I found the church that Victor Ramos had mentioned. Its glassless white stucco facade made it look a little like the Alamo. A sign above the door read: SWEET MUSIC METHODIST CHURCH/REV. SALLY BODINE PRESIDING. The front of the church was covered with graffiti, primarily large rounded letters I couldn’t make out. Someone had also drawn a skeleton seated atop a horizontal guitar. The skeleton was holding a paddle that it was dipping into some ripples next to the guitar. The front door of the church was boarded over, and the chipped cement steps were strewn with beer and booze bottles. As promised, a small rat was standing guard, sniffing at one of the bottles.
The attached building was also abandoned. A large sheet of tin covered the front door. I pushed on the tin and it moved easily. A stale cold air sifted from within. No doubt the way into the church was through this building. A hole in the wall somewhere, I figured. I considered going in but decided that if Angel Ramos was inside and I were to come climbing unannounced through a jagged brick hole in the wall, I wouldn’t get the chance to climb back out.
My phone went off.
“Hello?”
A voice much louder than I was ready for chewed into me. “What the fuck do you think you’re up to?”
“That depends who’s asking,” I said. “Who’s this?”
“This is Leonard Cox. What the hell are you doing?”
“I’m just trying to save the planet, one person at a time.”
“Where are you?”
“I’m standing in front of the Sweet Music Methodist Church. From what I can tell, the music died long ago.”
“Don’t move.”
“Okay.”
“And don’t go inside that building.”
“One step ahead of you on that.”
He hung up and I put my cell phone back in my pocket. I passed a minute trying to clear my head of every thought that attempted to intrude. It’s hard work. An unfortunate image of Angel Ramos bursting into the bedroom of Gabriella Montero (formerly Diaz) managed to get through, and I was working to push it back out when a police cruiser rounded the corner and screeched to a halt in front of the abandoned church. The passenger-side door opened as if on its own. I stepped over to the curb. The city’s most recent hero cop was behind the wheel.
“Get in.”
I got into the car and closed the door. Cox hit the auto-lock. I turned to face him. “What brings you to the hood?”

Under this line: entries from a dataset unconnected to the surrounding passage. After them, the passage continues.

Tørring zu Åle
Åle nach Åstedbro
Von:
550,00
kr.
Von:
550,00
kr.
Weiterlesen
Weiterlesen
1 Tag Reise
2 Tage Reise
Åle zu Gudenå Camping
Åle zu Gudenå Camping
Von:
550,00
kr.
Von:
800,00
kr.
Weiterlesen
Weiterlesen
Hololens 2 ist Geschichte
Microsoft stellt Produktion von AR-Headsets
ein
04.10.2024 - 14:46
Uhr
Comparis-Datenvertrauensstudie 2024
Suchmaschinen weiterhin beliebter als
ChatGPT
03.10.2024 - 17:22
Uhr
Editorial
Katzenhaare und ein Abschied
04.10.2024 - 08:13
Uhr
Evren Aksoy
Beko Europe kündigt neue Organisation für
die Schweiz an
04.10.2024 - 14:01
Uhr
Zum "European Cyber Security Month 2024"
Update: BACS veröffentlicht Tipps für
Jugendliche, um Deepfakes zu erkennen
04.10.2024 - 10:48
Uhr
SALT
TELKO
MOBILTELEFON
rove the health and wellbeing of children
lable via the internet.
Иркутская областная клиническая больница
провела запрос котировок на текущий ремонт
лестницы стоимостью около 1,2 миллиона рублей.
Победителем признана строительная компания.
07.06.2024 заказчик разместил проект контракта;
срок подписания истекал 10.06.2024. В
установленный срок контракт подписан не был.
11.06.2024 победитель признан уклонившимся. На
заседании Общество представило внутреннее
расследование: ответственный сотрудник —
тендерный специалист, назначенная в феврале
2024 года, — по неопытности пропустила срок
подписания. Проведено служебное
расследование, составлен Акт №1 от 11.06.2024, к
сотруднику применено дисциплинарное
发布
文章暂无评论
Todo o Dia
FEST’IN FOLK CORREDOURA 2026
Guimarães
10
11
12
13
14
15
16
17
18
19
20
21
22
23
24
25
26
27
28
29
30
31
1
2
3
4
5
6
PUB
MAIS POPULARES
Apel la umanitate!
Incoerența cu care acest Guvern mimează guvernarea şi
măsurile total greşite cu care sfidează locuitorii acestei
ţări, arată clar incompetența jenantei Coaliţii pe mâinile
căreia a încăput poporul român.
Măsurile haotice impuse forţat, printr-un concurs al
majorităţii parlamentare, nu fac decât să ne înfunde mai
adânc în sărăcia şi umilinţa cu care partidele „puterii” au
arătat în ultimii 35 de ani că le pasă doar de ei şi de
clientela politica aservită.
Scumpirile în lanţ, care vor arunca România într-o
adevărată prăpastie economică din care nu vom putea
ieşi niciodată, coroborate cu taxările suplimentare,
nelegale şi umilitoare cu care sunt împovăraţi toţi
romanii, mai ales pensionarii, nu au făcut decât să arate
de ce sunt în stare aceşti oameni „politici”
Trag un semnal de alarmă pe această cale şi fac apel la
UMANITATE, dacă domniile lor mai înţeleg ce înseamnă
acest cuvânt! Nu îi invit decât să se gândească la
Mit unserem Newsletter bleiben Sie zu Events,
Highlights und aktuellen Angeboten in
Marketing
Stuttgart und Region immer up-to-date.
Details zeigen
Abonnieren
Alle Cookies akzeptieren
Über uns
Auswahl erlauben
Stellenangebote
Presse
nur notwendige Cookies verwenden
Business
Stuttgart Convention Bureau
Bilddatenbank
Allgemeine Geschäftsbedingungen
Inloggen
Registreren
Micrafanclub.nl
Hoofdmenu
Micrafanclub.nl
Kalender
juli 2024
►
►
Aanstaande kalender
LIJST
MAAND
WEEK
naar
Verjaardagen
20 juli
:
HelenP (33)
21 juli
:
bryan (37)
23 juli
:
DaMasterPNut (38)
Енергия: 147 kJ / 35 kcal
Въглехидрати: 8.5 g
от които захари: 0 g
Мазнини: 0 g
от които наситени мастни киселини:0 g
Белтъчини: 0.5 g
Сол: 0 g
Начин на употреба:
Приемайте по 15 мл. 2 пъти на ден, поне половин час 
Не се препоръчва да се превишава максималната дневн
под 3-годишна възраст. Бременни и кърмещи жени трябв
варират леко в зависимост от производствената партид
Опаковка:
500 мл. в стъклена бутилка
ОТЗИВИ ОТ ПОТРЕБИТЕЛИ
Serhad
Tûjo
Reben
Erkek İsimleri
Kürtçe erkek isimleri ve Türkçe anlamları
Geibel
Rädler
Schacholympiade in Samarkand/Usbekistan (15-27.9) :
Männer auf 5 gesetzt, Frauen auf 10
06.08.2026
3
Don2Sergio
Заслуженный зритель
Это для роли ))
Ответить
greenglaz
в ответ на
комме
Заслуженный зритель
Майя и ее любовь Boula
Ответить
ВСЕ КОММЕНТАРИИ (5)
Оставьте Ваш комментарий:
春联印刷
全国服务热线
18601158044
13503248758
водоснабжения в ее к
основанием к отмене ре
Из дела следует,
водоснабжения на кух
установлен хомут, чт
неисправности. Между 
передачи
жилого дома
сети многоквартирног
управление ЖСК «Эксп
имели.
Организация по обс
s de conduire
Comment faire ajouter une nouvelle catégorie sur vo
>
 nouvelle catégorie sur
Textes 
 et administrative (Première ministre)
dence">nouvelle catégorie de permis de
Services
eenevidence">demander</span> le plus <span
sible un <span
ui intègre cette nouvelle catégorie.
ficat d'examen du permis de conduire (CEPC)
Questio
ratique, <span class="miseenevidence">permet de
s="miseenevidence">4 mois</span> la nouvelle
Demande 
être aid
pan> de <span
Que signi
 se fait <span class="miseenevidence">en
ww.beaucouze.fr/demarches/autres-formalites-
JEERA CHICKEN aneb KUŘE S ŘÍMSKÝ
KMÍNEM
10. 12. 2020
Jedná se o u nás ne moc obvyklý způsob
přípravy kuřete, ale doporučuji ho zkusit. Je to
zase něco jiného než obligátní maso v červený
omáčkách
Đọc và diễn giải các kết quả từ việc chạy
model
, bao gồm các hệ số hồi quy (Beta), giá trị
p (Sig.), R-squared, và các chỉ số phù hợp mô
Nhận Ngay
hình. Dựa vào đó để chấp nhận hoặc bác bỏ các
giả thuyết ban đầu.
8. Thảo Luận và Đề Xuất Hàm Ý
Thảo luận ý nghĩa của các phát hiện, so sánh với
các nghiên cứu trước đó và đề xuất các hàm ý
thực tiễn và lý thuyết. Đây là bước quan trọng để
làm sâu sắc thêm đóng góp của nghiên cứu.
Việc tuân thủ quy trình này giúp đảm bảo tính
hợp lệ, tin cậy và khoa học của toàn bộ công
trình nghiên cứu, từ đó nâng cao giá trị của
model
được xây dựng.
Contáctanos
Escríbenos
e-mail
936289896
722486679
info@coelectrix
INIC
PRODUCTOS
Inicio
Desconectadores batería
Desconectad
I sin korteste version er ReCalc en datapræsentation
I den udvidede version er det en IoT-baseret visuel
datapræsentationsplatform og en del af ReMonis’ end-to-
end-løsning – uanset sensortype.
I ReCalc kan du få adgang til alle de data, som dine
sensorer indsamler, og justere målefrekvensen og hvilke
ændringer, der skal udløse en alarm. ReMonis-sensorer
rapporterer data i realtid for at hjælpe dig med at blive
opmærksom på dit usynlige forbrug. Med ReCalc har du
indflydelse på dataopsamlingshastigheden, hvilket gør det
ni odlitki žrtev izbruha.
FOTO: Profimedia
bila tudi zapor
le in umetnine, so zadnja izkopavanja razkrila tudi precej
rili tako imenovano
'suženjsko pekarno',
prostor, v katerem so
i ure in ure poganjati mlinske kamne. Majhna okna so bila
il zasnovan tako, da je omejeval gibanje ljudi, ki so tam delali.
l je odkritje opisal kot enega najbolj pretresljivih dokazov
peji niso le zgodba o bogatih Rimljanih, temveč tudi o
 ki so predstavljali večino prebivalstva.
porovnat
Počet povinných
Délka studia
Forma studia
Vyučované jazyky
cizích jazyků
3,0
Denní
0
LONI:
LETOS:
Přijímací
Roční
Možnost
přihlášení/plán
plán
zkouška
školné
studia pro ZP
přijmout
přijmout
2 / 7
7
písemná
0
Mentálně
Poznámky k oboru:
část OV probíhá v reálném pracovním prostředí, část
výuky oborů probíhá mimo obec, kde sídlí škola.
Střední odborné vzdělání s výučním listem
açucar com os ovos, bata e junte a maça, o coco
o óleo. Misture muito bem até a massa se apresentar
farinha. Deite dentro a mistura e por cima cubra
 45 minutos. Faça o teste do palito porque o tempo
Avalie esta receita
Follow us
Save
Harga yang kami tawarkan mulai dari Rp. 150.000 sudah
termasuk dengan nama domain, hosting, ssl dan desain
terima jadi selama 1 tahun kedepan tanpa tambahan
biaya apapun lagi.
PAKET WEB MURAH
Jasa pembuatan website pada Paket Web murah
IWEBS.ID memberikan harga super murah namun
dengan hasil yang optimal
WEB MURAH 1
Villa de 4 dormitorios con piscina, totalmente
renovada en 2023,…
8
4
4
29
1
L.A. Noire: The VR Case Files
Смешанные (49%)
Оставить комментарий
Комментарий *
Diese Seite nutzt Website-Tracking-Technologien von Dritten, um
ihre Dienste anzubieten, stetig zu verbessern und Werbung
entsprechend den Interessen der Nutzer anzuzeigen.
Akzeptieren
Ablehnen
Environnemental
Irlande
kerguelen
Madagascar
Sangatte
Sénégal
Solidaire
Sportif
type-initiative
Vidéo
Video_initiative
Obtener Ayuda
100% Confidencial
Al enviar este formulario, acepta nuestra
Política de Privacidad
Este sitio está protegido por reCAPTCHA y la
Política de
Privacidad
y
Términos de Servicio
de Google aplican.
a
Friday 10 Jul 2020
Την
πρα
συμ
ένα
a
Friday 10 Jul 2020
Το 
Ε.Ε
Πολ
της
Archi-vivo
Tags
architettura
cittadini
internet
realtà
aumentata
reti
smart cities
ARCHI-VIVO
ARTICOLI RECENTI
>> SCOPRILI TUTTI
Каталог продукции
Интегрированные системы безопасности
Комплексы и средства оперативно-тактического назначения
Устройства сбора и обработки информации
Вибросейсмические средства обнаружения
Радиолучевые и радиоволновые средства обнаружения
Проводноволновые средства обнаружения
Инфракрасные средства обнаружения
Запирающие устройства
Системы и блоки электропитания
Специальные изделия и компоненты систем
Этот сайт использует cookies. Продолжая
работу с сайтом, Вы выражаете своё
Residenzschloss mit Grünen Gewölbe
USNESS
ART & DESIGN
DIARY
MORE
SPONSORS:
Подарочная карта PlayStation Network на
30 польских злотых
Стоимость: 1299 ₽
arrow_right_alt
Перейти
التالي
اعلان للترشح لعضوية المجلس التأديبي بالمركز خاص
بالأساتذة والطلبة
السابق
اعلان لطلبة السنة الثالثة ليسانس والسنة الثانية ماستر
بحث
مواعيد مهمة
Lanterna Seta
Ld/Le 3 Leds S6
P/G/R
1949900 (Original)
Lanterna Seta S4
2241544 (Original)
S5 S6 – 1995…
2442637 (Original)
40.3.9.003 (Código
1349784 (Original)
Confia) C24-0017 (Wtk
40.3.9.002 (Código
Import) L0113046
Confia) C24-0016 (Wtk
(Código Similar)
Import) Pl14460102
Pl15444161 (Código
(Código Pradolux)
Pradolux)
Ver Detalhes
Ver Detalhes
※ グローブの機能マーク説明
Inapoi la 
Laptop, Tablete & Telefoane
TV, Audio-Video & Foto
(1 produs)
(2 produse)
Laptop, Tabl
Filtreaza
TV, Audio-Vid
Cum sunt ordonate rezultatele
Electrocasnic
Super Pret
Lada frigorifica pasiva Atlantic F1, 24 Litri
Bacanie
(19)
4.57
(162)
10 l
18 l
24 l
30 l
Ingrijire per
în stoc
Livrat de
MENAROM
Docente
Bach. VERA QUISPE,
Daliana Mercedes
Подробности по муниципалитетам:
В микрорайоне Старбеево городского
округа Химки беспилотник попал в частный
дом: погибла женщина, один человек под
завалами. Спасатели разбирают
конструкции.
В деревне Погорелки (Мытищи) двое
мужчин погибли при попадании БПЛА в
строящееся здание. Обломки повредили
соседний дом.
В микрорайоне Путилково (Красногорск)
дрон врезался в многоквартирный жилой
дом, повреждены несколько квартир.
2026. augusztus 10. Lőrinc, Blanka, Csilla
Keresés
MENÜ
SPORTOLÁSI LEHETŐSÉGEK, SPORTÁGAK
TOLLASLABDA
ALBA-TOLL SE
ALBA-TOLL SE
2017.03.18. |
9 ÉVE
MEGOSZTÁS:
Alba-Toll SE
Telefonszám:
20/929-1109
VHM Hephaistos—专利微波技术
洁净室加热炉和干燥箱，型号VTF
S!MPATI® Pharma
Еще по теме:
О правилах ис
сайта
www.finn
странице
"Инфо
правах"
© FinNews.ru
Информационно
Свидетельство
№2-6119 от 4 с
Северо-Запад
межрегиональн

Cox held up something in his hand: one of my cards. “Real cute,” he said. “Who told you about Willy Padilla?”
The question surprised me. “Who told you about Willy Padilla?”
He ignored my question. “Ramos has contacted the mayor.”
It didn’t take a detective to note that Cox had also landed Angel’s last name. “When?” I asked.
“I don’t know. Sometime this morning.”
“How did he contact him?”
“E-mail.”
I glanced out the window. I didn’t imagine the information superhighway had made a turn into Sweet Music Methodist Church. “What did he say?”
“He wants ten million dollars.”
“For the convent or for himself this time?”
Cox put the car into gear and pulled away from the curb. The light at the corner was red. Cox flipped a switch, burped his siren and pulled through the intersection. “Who the hell knows? Crazy spic nigger. He also sent a picture. Deputy Mayor Byron.”
I took a sharp breath. “Dead or alive?”
“Alive. With a fucking Uzi pointed at his head.”
COX AND I AGREED THAT HE WOULD DRIVE ME OUT OF FORT PETERSEN and over to Flatbush Avenue, where I’d be able to catch a gypsy cab back into Manhattan. The subway would have been just as quick, if not quicker, but I think better with actual space to stare off into. In the subway, except for the occasional elevation, you’re literally in the dark.